How Networks in the Brain Give Us Artificial Intelligence
- Published5 Oct 2023
- Source BrainFacts/SfN
Networks of neurons that fire together, wire together. And neuronal networks you don’t use, you may lose. Our interactions with the world refine the strength and structure of our neural networks, which influence all our thoughts, feelings, and actions. Inspired by the power of our biology, researchers have mimicked these processes in computer models. These artificial neural networks serve as the building blocks for many artificial intelligence (AI) applications, enabling computers to learn, reason, and make decisions in ways that resemble human thought.
This is a video from the 2023 Brain Awareness Video Contest.
Created by Manveer Chauhan and Ria Agarwal.
CONTENT PROVIDED BY
In each of our brains, we have around 100 billion cells called neurons. These cells are specialized to generate pulses of electricity to transmit information. Neurons also form extensive connections with one another. We have around 1,000 trillion of these connections, which are also known as synapses.
Synapses act as a bridge allowing neurons to communicate to each other through the action of neurotransmitters. Neuroscientists call groups of neurons that form synaptic connections neural networks.
An important property of neural networks is a feature called synaptic plasticity, which refers to our brain's ability to modify the strength of signals transmitted through each synapse. Let's delve deeper into the two main forms of synaptic plasticity.
The first is called long-term potentiation, or LTP. LTP enhances the effect of chemical signals in synapses when two neurons fire together repeatedly. This process essentially marks the neuron firing combinations or neuron signaling pathways that are important for a particular task. As such, LTP forms the basis for learning and even helps in memory formation.
The second form of synaptic plasticity is called long-term depression or LTD. In contrast to long term potentiation, LTD weakens synaptic connections between neurons that are not frequently used. By weakening unnecessary connections, neural networks become more efficient at processing information and performing their unique function. These concepts of synaptic plasticity apply all over the brain and are what allow us to change and adapt to our environments.

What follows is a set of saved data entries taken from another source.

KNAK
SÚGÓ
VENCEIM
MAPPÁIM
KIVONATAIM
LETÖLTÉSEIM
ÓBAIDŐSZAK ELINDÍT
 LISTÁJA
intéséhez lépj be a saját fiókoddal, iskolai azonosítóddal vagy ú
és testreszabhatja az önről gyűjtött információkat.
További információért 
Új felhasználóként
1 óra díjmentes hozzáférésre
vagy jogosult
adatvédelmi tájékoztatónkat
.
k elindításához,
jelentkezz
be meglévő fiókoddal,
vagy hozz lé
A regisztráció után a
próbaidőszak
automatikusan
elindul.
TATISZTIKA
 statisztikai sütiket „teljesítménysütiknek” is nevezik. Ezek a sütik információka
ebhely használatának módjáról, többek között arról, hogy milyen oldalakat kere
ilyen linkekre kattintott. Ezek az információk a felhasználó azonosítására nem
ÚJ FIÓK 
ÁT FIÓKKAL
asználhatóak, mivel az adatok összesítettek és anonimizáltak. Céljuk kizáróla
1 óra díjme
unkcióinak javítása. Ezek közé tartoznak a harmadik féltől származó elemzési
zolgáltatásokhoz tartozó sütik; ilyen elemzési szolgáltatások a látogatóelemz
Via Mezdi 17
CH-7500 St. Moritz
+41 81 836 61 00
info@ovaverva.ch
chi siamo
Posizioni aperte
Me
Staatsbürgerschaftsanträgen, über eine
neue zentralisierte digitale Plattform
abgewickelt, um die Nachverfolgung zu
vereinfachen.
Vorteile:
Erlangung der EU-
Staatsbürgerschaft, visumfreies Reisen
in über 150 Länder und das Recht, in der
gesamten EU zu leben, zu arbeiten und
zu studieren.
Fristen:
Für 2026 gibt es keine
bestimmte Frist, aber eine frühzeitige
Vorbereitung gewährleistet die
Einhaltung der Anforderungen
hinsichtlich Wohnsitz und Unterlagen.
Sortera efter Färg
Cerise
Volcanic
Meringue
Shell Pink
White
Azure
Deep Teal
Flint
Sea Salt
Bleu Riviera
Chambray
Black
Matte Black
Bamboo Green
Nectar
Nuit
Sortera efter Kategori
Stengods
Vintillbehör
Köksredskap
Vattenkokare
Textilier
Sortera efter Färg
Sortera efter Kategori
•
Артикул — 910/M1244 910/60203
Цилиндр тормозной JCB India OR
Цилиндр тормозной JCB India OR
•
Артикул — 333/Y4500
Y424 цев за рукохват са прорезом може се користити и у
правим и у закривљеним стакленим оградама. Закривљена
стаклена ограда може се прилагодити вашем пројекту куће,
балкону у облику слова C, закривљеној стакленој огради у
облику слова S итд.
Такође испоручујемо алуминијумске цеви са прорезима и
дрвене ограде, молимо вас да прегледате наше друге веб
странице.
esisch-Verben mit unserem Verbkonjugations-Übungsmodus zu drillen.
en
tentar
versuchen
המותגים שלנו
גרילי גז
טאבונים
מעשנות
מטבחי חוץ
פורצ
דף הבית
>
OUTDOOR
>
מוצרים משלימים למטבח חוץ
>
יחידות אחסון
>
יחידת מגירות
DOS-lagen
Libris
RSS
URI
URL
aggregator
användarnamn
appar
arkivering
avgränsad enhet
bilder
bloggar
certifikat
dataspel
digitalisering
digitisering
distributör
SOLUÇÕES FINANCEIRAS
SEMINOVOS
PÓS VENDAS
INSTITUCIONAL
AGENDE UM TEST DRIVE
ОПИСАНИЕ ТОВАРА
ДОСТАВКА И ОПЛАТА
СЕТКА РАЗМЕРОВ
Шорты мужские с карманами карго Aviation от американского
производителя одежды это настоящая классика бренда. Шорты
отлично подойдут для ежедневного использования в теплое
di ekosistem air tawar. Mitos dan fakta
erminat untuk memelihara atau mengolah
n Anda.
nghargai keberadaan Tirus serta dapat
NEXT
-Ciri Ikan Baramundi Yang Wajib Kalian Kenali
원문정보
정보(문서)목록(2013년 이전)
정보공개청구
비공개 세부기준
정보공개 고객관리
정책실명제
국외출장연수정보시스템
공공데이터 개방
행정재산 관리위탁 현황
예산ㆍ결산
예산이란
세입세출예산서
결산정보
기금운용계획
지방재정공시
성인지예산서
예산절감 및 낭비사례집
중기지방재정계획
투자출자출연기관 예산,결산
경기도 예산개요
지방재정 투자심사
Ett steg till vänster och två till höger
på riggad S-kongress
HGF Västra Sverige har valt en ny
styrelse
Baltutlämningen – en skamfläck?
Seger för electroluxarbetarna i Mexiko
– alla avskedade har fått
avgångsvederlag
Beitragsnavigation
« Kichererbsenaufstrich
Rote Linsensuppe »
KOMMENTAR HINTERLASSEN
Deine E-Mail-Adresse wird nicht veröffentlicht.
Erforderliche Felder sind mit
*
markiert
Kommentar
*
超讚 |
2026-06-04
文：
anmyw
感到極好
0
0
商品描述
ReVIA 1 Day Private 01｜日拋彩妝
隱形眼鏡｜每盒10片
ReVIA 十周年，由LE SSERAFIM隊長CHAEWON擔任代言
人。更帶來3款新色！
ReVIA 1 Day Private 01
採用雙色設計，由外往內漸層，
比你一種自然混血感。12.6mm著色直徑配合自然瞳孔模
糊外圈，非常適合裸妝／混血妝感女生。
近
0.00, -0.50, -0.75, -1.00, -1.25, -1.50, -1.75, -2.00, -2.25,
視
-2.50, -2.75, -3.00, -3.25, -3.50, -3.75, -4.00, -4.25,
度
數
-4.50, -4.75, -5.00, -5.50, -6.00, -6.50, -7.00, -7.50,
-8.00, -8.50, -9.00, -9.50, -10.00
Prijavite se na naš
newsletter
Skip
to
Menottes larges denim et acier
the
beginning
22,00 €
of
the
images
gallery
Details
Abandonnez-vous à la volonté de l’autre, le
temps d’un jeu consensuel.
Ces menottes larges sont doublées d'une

Our life experiences and interactions with the world around us are what drive the refinement of the neural networks that give rise to all of our thoughts, feelings, and actions. Inspired by the power of neural networks in our brains and the concept of synaptic plasticity, researchers have been able to mimic these processes in computer models called artificial neural networks. These networks serve as the building blocks for many AI, or artificial intelligence applications, enabling computers to learn, reason, and make decisions in ways that resemble human thought.
Artificial neural networks can be represented like this. Each node, pictured as individual circles, represents a neuron. These nodes send signals to one another with varying levels of strength and efficiency much like our brain's use of long-term potentiation and long-term depression. With repeated exposure to data, artificial neural networks can adjust the strength of connections and signals between nodes to achieve certain functions or outputs.
The similarities between biological and artificial neural networks become clear in the example of language. When we learn a new language, we start by observing and listening to others. We hear the sounds of letters, words, phrases and conversations. As the signals within our neural networks gradually adapt and refine thanks to LTP and LTD, our brain begins to recognize patterns and meaning.
Similarly, AI can learn and generate language when exposed to large amounts of text. It can analyze the letters, words, phrases, and relationships within text. And through the power of plasticity in artificial neural networks, it can start recognizing patterns and associations between words. Much like in humans, as artificial neural networks continue to adapt and refine when shown data, AI can improve its understanding of language and can even start writing its own human-like text.
Using our understanding of neural networks within our brains, we can make AI programs that learn to create classical music like Mozart, play chess better than professionals, spot cancerous tumors from X-rays, drive cars, or even generate human-like speech. In fact, the voice you've been hearing throughout this video has been generated entirely by using artificial neural networks and AI.
The applications of neural networks are vast and ever-evolving and will, without a doubt, significantly shape the future of our society.